# Passage for review
In an article on Pain, Suffering, and Validation Steven Stonsy criticized those that seek validation. 

This is one of the comments I sent to be posted:

Read and re-read this article.  Validation is essential to those that their pain was denied.  The article expresses that pain doesn't need to be validated since we know we are in pain.  With narcissistic parenting, pain is denied.  "That didn't hurt", "you're too sensitive", "what's wrong with you that you can't take a little teasing", and other statements have invalidated the pain experienced.  I will agree that you will not hear the validation from the narcissistic in your life.  I came to upsi's blog and many other blogs to learn that the pain is real.  It is not a figment of my too sensitive imagination.  The article states that pain must be recognized first before healing.  For me, outside validation is needed before I can believe that the pain I felt was real.  I appreciate the many comments and bloggers that are validating that what I am feeling is real pain.  I am even more thankful to learn steps to healing. In Dr. Stosny's world pain is recognized, but in my bizarre world validation helps me recognize when I am in pain.

# How to complete this task
According to the comment on pain and validation, what does the article say must happen before healing?

(Saved entries)
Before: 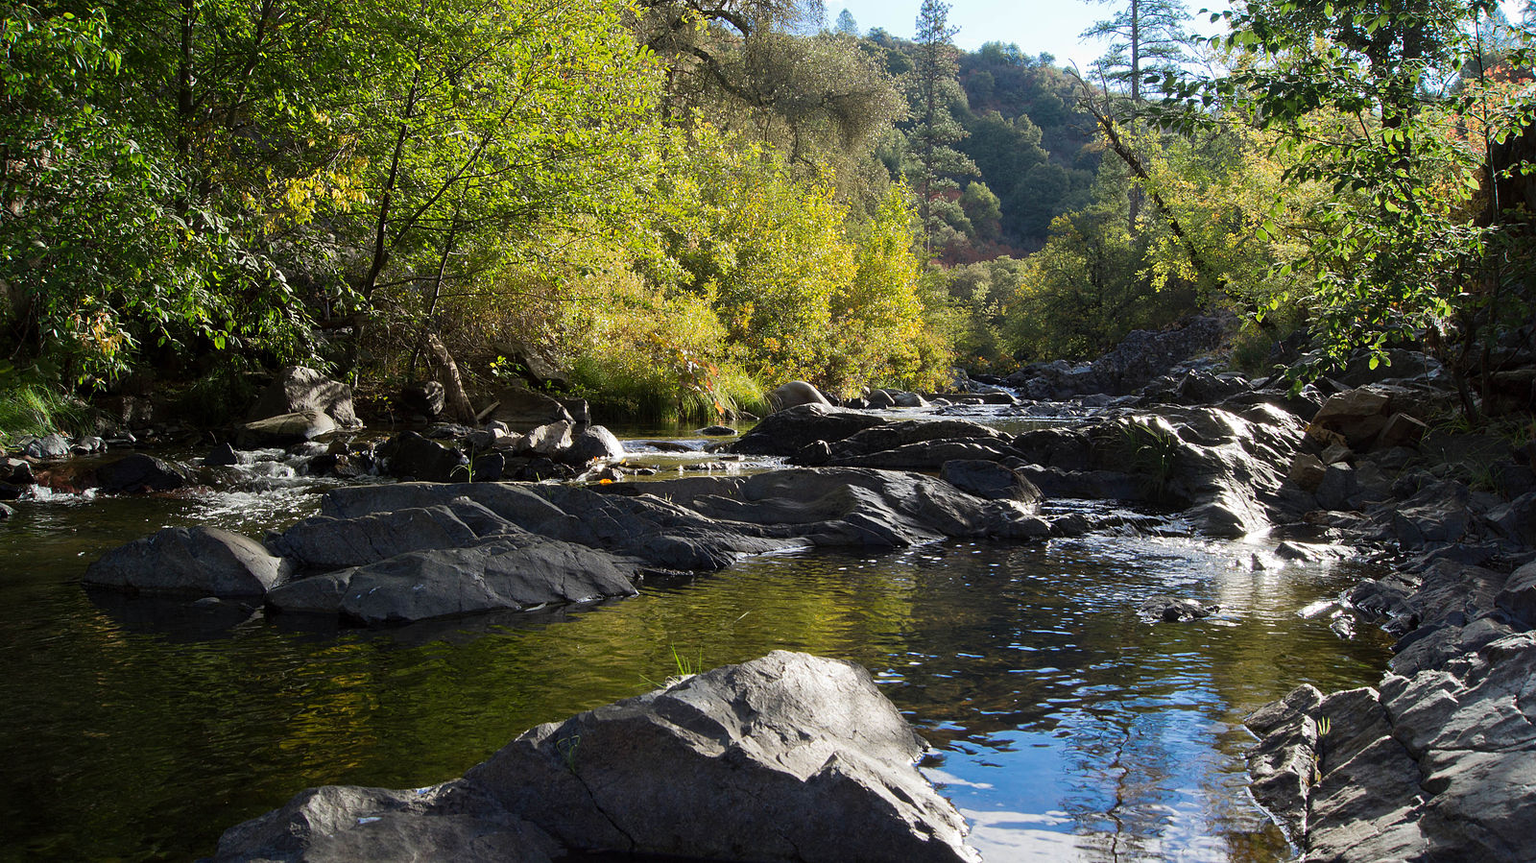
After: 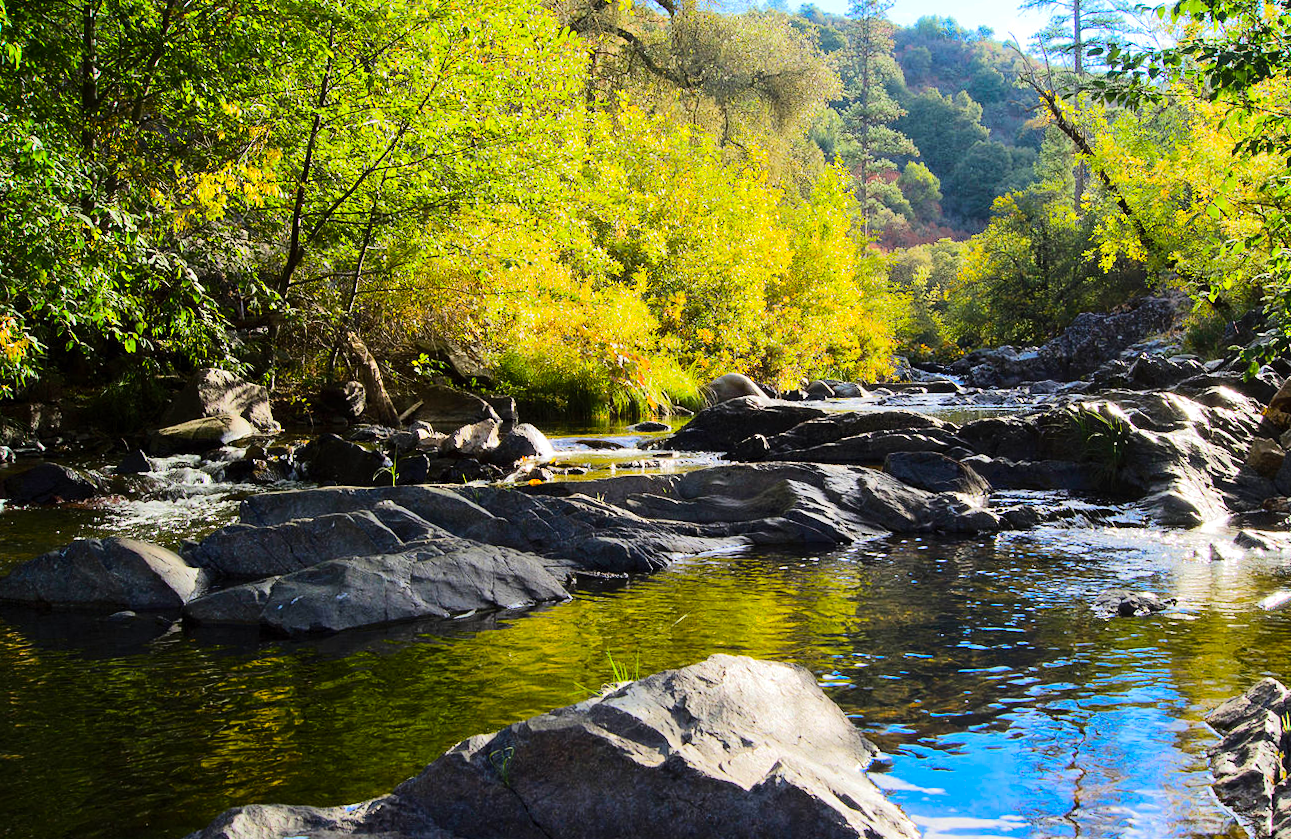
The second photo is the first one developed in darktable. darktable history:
crop and rotate: angle 1.17°, left 4.533%, top 0.86%, right 11.86%, bottom 2.388%
tone equalizer: -7 EV 0.145 EV, -6 EV 0.617 EV, -5 EV 1.17 EV, -4 EV 1.31 EV, -3 EV 1.12 EV, -2 EV 0.6 EV, -1 EV 0.148 EV, edges refinement/feathering 500, mask exposure compensation -1.57 EV, preserve details no
color balance rgb: perceptual saturation grading › global saturation 39.102%, global vibrance 20%
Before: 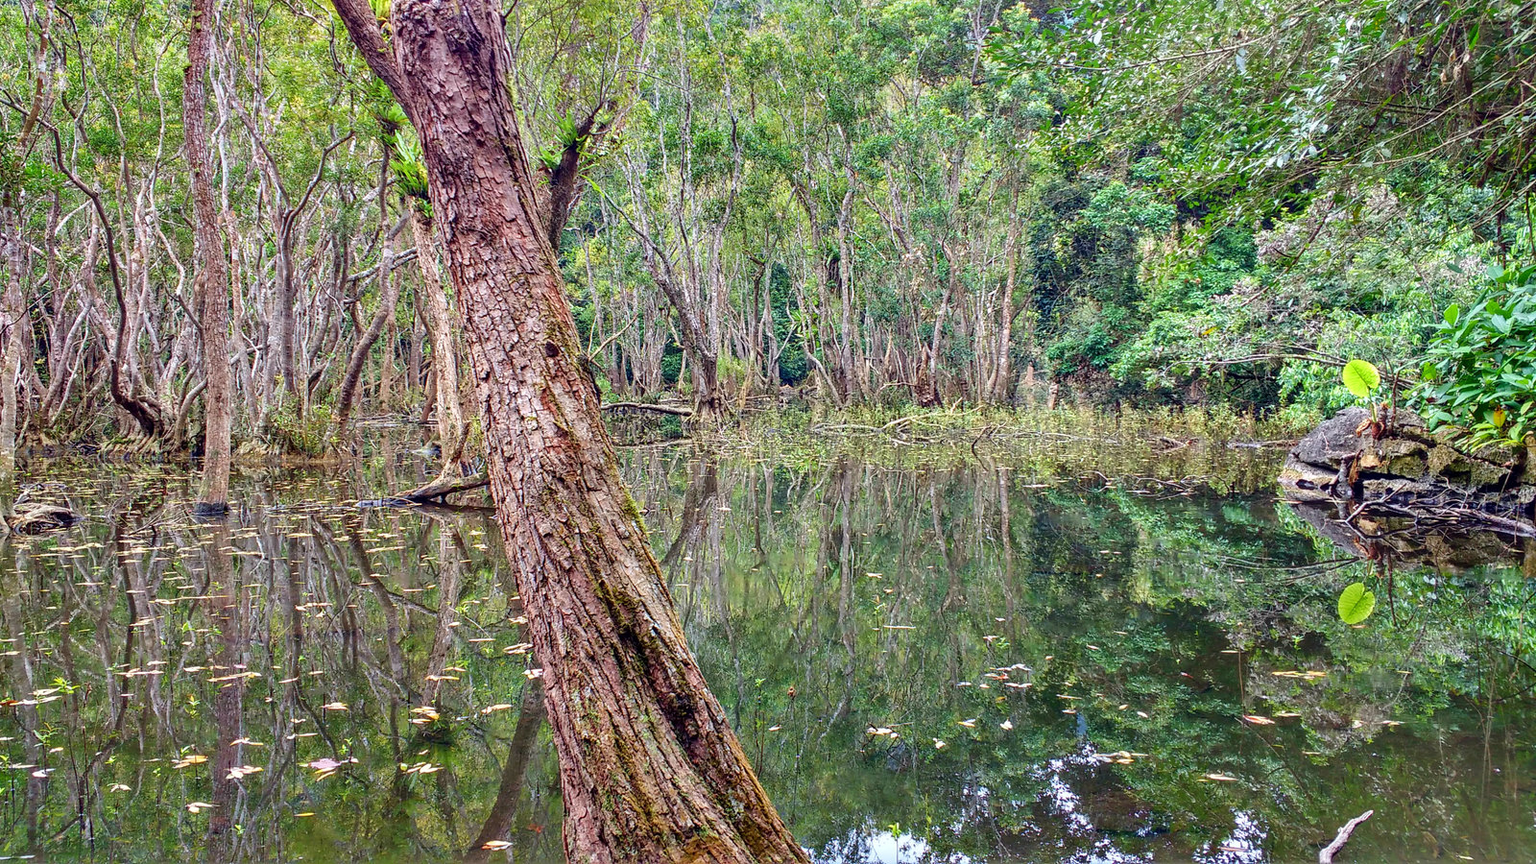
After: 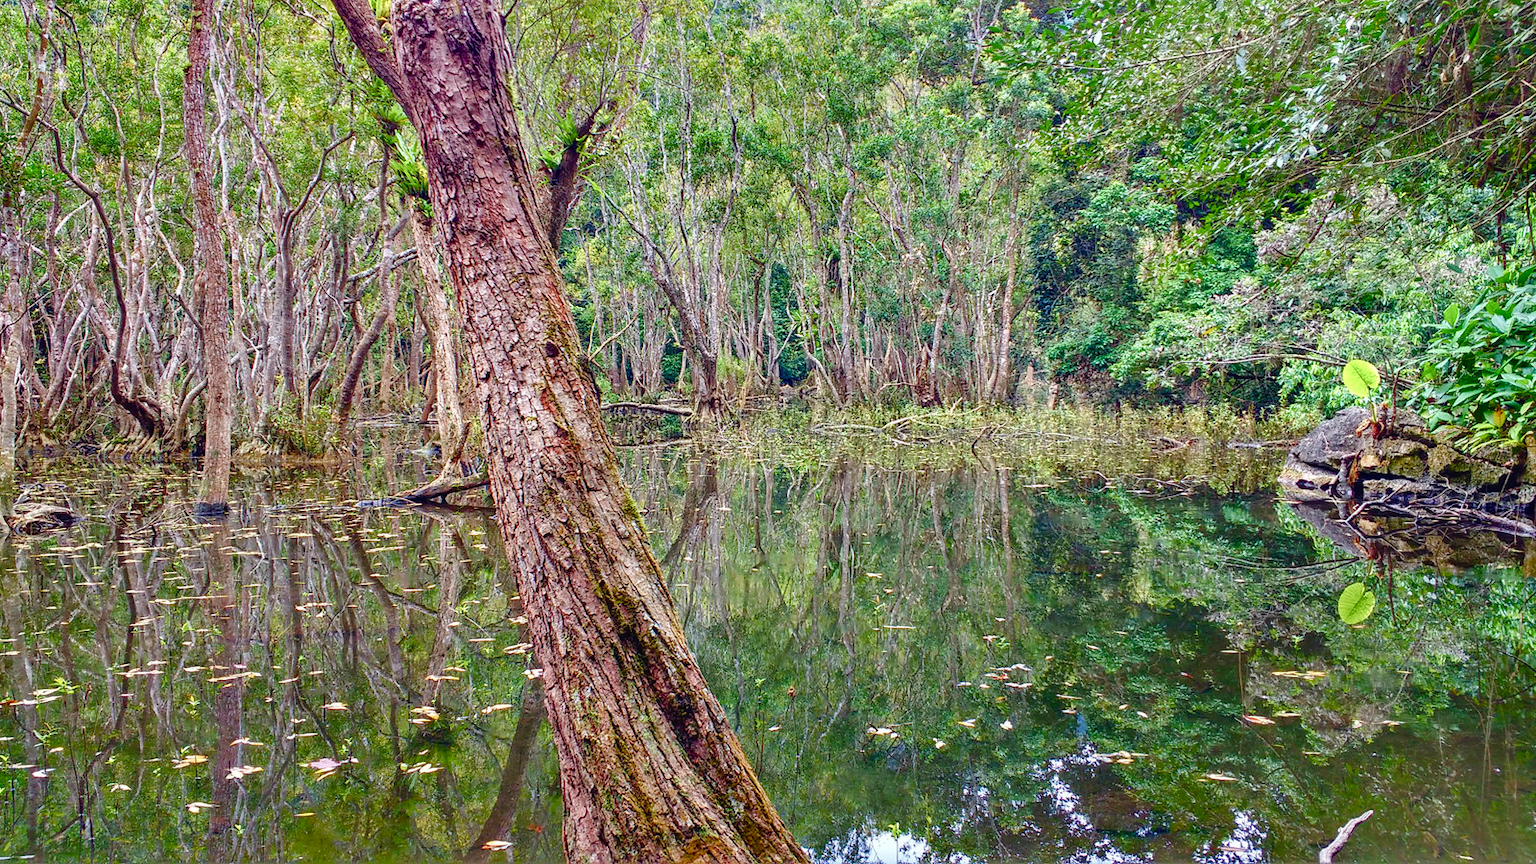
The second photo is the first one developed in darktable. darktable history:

# Exercise output
Pain must be recognized first.